Exercise goal -
Go through the data from its first line and retype each line, stopping once the line containing "Dependencies" has been retyped.

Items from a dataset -

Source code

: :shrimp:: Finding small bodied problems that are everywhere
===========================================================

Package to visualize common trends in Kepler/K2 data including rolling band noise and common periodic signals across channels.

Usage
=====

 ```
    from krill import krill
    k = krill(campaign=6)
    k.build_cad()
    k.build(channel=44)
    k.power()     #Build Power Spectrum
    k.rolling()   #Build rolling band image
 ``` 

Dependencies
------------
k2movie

Response area -
Source code

: :shrimp:: Finding small bodied problems that are everywhere
===========================================================

Package to visualize common trends in Kepler/K2 data including rolling band noise and common periodic signals across channels.

Usage
=====

 ```
    from krill import krill
    k = krill(campaign=6)
    k.build_cad()
    k.build(channel=44)
    k.power()     #Build Power Spectrum
    k.rolling()   #Build rolling band image
 ``` 

Dependencies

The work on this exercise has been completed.